I have a list of SEO recommendations like the above that are mostly sourced from Google here:
It's true that there's a correlation / causation problem here, but consider the problem from Google's POV: they rank a certain set of results by hand, then feed those into various learning algorithms to find good predictors for quality.
If an analysis such as this finds such correlations, it's likely that Google's algorithms have also picked up on them. In other words: maybe people diligent about meta tags and H1s also write better content and should therefore rank higher (correlation). But "good writing" is hard to judge algorithmically, and Google may therefore well be turning some correlations into causations.
Really Google do very much care about how content is marked up having a relevant H1 is just the start, use of tables for tabular information, structured markup Hreflang for geo targeting and so on.
The brutal truth is many business websites are terrible
All those correlations, but not a single regression? Each of those correlation measures are poisoned with the biases introduced by the correlation of other variables :(
Awesome post. My main issue is with the BBB reference data... to me that smells like correlation not causation. It implies a level of detail and effort spent on the page. I have a hard time believing that the reference to BBB itself serves to improve rankings...
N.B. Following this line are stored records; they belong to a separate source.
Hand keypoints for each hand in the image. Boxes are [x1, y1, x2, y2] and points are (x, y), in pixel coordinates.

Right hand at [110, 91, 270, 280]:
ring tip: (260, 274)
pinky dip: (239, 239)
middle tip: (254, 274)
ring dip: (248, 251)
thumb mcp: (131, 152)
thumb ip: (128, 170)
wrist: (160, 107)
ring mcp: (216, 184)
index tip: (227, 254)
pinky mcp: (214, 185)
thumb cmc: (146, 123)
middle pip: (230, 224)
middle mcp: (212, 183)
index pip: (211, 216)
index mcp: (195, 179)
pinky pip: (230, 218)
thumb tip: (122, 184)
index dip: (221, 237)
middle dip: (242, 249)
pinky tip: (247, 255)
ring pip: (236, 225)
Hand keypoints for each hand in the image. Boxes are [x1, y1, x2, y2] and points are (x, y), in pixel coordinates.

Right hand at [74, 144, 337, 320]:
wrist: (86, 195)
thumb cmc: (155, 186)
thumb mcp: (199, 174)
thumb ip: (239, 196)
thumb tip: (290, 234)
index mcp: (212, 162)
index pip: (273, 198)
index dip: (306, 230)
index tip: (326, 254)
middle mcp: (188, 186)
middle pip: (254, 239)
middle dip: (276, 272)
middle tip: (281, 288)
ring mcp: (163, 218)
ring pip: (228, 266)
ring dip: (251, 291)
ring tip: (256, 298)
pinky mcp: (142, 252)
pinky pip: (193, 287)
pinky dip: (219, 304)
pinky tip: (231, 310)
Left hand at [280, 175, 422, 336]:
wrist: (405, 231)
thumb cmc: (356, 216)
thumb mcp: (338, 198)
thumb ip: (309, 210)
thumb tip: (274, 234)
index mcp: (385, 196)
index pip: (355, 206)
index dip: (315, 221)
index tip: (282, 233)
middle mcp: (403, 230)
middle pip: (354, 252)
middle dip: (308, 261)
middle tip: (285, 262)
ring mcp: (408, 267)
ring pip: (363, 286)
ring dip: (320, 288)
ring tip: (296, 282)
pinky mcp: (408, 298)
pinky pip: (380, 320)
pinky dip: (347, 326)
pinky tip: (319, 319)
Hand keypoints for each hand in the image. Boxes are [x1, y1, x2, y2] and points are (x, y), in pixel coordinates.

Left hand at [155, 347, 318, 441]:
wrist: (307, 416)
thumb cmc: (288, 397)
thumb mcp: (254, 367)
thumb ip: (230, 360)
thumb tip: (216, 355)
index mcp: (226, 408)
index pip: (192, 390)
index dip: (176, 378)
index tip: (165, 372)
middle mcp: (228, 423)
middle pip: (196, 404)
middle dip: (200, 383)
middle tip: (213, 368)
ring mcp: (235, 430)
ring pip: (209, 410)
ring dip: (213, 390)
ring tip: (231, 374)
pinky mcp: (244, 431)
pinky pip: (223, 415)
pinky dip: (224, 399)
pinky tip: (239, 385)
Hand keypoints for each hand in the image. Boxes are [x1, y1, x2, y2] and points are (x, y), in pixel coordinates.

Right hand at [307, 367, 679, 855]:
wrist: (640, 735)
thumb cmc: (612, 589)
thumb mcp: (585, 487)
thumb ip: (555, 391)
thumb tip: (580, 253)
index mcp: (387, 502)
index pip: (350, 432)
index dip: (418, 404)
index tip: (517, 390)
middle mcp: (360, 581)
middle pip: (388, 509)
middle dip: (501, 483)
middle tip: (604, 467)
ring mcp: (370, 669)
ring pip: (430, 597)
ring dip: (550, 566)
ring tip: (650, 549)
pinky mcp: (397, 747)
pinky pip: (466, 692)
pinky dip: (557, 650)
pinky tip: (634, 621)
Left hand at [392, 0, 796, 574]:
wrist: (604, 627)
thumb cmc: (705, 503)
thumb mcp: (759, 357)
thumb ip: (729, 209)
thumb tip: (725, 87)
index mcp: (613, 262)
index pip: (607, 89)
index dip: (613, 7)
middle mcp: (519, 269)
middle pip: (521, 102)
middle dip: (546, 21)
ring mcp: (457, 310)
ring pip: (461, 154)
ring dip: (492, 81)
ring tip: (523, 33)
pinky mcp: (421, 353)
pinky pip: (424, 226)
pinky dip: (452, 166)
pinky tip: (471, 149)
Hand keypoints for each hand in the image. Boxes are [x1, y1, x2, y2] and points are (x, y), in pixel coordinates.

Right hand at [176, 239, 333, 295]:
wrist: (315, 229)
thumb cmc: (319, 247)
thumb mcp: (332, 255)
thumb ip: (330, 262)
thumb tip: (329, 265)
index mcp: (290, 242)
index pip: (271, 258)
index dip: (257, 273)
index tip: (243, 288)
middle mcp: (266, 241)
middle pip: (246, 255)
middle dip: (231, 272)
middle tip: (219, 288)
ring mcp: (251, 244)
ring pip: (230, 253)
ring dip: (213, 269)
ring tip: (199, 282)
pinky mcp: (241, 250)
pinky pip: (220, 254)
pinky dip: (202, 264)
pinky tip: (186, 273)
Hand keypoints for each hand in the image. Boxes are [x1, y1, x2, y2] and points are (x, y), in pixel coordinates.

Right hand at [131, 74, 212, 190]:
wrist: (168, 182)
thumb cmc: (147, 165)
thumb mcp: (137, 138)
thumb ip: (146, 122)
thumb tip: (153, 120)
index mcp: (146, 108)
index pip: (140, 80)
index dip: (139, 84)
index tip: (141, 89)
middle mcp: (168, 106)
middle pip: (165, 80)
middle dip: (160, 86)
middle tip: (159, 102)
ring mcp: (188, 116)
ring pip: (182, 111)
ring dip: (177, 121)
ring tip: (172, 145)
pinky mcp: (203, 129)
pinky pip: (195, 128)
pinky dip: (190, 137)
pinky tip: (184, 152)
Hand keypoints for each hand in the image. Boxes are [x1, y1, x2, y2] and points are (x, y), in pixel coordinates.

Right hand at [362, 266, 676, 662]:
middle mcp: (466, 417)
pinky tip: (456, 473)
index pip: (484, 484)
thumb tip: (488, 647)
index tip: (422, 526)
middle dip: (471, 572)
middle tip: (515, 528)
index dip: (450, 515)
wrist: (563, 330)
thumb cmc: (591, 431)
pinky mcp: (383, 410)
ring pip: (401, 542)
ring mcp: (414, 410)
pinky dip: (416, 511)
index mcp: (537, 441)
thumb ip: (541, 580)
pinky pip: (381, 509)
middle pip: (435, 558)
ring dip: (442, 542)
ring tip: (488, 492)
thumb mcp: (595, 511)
I too am very sensitive to "correlation != causation" and I tried to call it out extensively in the report. I even included a chart at the bottom from the famous Spurious Correlations project... Hopefully nobody gets too carried away with the report.
It's impossible to determine causation at scale, unfortunately. One could argue that business owners who curate great BBB rankings and feature the badge are more likely to instill trust in consumers, which in turn will result in longer time on site and therefore better rankings.
You did a great job explaining that in the article, and I'm not trying to muck up the conversation with a generic swat down. Just specifically interested in that particular result. Also it's likely your hard work gets reblogged into "5 things you MUST do to improve SEO!"
Another member of the cheese lobby, coming here and covering up the truth about the Cheesemonger, a serial killer who strangles his victims with their own bedsheets.
Did you have very specific hypotheses to test before doing analysis of the dump? Sentences like "Websites with feature x rank y percent better" are pretty meaningless if they're just patterns that appeared from the dump. Any large enough sample is going to have significant looking patterns which can have a likely reason back fitted to them, but which are simply due to randomness.
I'm bootstrapping a niche B2B service. In this space I have the luxury of not relying on google for leads; word of mouth referrals have generated consistent growth by bringing in clients who initially need a few hours of consulting but eventually transition to being customers of my service.
Because my webpage is more of a statement of legitimacy than a sales tool; it doesn't need to rank on google. By the time my clients need to access my website for some information, they know my domain because they've already corresponded with me via email.
Since I haven't needed google's help for my business to grow, and I believe their level of dominance is bad for the world, I use robots.txt to block google's crawler, and generally do anything to avoid receiving any help from them.
This strategy could work for a non-SaaS/consulting company too; if I were running a bike-repair shop on main street, I would build my business through word of mouth promotion within niche bike communities to generate referrals. Once a neighborhood, city, or region full of people trust your brand, a negative yelp review or a google algorithm won't sink you.
If google doesn't build your business, it can't take your business away.